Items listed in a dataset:
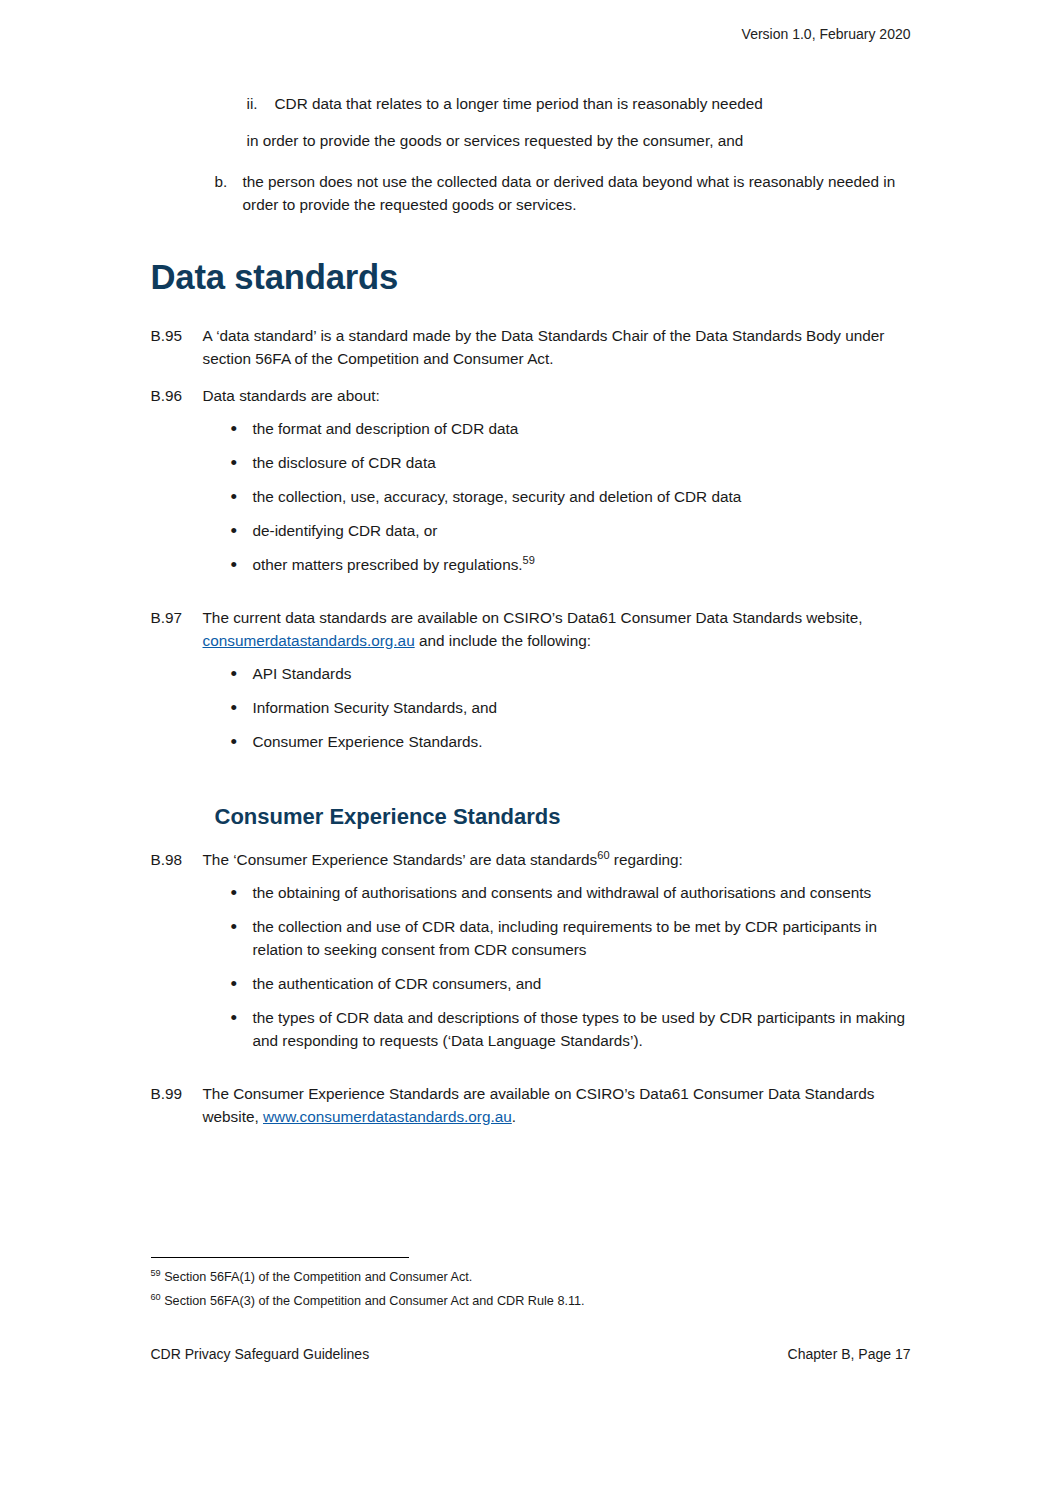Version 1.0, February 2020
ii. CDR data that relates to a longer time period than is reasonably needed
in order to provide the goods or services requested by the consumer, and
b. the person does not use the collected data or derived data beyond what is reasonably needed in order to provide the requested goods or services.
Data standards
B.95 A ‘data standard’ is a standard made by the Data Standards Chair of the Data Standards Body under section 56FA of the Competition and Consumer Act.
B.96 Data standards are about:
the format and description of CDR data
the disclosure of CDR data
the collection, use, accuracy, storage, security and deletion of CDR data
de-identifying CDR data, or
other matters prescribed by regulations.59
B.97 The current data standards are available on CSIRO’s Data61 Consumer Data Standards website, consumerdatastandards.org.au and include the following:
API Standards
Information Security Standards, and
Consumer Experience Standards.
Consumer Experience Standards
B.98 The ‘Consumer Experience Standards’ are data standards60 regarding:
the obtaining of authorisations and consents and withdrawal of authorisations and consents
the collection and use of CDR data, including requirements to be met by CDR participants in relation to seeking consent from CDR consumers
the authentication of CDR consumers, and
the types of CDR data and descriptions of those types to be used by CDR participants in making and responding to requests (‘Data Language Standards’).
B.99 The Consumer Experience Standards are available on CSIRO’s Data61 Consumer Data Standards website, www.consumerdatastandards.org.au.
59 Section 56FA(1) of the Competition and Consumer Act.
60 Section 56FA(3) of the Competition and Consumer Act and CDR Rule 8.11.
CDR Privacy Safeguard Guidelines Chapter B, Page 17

**What is expected**
Give back each entry exactly as it appears, with no pictures.

**Answer below**
Version 1.0, February 2020
ii. CDR data that relates to a longer time period than is reasonably needed
in order to provide the goods or services requested by the consumer, and
b. the person does not use the collected data or derived data beyond what is reasonably needed in order to provide the requested goods or services.
Data standards
B.95 A ‘data standard’ is a standard made by the Data Standards Chair of the Data Standards Body under section 56FA of the Competition and Consumer Act.
B.96 Data standards are about:
the format and description of CDR data
the disclosure of CDR data
the collection, use, accuracy, storage, security and deletion of CDR data
de-identifying CDR data, or
other matters prescribed by regulations.59
B.97 The current data standards are available on CSIRO’s Data61 Consumer Data Standards website, consumerdatastandards.org.au and include the following:
API Standards
Information Security Standards, and
Consumer Experience Standards.
Consumer Experience Standards
B.98 The ‘Consumer Experience Standards’ are data standards60 regarding:
the obtaining of authorisations and consents and withdrawal of authorisations and consents
the collection and use of CDR data, including requirements to be met by CDR participants in relation to seeking consent from CDR consumers
the authentication of CDR consumers, and
the types of CDR data and descriptions of those types to be used by CDR participants in making and responding to requests (‘Data Language Standards’).
B.99 The Consumer Experience Standards are available on CSIRO’s Data61 Consumer Data Standards website, www.consumerdatastandards.org.au.
59 Section 56FA(1) of the Competition and Consumer Act.
60 Section 56FA(3) of the Competition and Consumer Act and CDR Rule 8.11.
CDR Privacy Safeguard Guidelines Chapter B, Page 17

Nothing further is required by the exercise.